Learning outcomes - Skills

Upon completion of this course, students will be able to:

  • Perform vectorized computations in NumPy.
  • Run statistical simulations using NumPy and SciPy.
  • Perform reasonable exploratory data analysis in Python, including constructing graphs.
  • Create novel estimators for population values.
  • Choose between estimators in a principled way.
  • Calculate confidence intervals, p-values, and test statistics in both traditional and new settings.
  • Program bootstrap procedures for statistical inference.
  • Implement complex linear regressions and logistic regressions in Python and interpret their output.
  • Conduct simple ANOVA experiments.
General Competence

Upon completion of the course, students will have stronger competence in:

  • Making sound statistical judgments.
  • Using online resources to solve problems.
  • Working independently on difficult problems.
  • Reading and understanding technical documentation.
Course content

The course covers the following topics:

  • NumPy and SciPy.
  • Statistical simulation in Python.
  • Exploratory data analysis.
  • Statistical models and the bootstrap.
  • Unbiased estimators and the efficiency of estimators.
  • Construction of estimators.
  • Confidence intervals.
  • Hypothesis tests and p-values.
  • The t-test.
  • Foundations of machine learning.
  • Linear regression.
  • Inference for linear regression.
  • Linear regression using categorical covariates (ANOVA).
  • Binary regression, such as logistic regression.
Teaching and learning activities

The course uses the following methods for teaching and learning:

  • Video lectures.
  • Lab sessions where the teacher and TAs help students with problems.
  • Homework exercises.
Software tools
Software defined under the section "Teaching and learning activities".
Additional information

Starting in the autumn of 2023, the form of evaluation in this course has changed from two exam codes (EBA 35001 and EBA 35002) to one exam code (EBA 35003).

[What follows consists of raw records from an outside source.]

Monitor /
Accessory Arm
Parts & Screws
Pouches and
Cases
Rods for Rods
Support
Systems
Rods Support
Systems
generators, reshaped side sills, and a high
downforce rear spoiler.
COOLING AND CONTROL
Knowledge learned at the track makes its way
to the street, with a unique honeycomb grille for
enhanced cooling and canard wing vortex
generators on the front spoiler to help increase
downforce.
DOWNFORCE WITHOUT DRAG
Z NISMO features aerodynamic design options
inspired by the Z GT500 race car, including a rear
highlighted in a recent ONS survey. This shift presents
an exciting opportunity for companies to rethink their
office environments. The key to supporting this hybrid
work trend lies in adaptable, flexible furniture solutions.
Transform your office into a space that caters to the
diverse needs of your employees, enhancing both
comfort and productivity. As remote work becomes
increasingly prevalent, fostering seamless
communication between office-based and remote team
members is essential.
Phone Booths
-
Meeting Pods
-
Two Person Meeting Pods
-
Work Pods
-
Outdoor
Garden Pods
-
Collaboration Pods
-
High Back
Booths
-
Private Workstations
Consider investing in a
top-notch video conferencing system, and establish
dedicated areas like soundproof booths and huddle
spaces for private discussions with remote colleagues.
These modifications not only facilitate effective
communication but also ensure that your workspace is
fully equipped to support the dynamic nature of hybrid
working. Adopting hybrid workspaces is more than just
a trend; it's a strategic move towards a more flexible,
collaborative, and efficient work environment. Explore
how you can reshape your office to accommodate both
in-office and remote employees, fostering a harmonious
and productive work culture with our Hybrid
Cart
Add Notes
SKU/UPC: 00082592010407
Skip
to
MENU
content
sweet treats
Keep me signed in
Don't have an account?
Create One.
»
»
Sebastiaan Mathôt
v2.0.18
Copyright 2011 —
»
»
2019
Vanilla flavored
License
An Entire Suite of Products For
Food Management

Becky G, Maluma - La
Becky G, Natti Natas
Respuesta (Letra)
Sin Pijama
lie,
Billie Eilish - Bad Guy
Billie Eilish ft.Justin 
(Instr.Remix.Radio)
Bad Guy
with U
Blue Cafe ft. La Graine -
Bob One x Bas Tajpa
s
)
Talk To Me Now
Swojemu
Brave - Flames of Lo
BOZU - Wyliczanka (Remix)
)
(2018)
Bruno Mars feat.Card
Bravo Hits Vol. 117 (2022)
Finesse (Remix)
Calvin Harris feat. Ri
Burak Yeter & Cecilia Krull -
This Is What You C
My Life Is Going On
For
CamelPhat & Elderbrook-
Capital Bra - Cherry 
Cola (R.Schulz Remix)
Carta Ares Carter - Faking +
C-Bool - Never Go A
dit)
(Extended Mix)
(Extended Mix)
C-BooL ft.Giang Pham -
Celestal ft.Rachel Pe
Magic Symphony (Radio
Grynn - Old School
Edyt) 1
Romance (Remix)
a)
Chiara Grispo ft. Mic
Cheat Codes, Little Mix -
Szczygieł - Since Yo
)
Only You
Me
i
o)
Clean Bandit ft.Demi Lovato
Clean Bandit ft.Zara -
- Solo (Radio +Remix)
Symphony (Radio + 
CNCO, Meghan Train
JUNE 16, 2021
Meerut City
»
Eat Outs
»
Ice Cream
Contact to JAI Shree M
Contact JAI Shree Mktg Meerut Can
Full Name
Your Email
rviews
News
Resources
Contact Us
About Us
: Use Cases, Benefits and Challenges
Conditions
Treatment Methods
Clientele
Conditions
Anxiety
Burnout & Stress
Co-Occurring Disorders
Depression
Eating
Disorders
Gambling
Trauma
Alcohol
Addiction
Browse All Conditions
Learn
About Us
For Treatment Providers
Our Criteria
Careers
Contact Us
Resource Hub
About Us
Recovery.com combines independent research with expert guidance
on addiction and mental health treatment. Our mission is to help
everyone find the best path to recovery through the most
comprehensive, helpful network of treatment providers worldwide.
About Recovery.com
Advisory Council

A re-sit examination is offered in the former exam codes EBA 35001 and EBA 35002 in autumn 2023 and last time in spring 2024.

Qualifications

Higher Education Entrance Qualification

Disclaimer

Deviations in teaching and exams may occur if external conditions or unforeseen events call for this.

Required prerequisite knowledge

EBA3400 Programming, data extraction and visualisation, EBA 1180 Mathematics for Data Science or equivalent courses.

Assessments
Assessments
Exam category: 
Submission
Form of assessment: 
Handin - all file types
Weight: 
100
Grouping: 
Group/Individual (1 - 3)
Duration: 
1 Week(s)
Comment: 
Home exam.
Exam code: 
EBA 35003
Grading scale: 
ECTS
Resit: 
Examination every semester
Type of Assessment: 
Ordinary examination
Total weight: 
100
Student workload
ActivityDurationComment
Digital resources
  • Interactive video
21 Hour(s)
Seminar groups
36 Hour(s)
Examination
25 Hour(s)
Student's own work with learning resources
118 Hour(s)
Sum workload: 
200

A course of 1 ECTS credit corresponds to a workload of 26-30 hours. Therefore a course of 7,5 ECTS credit corresponds to a workload of at least 200 hours.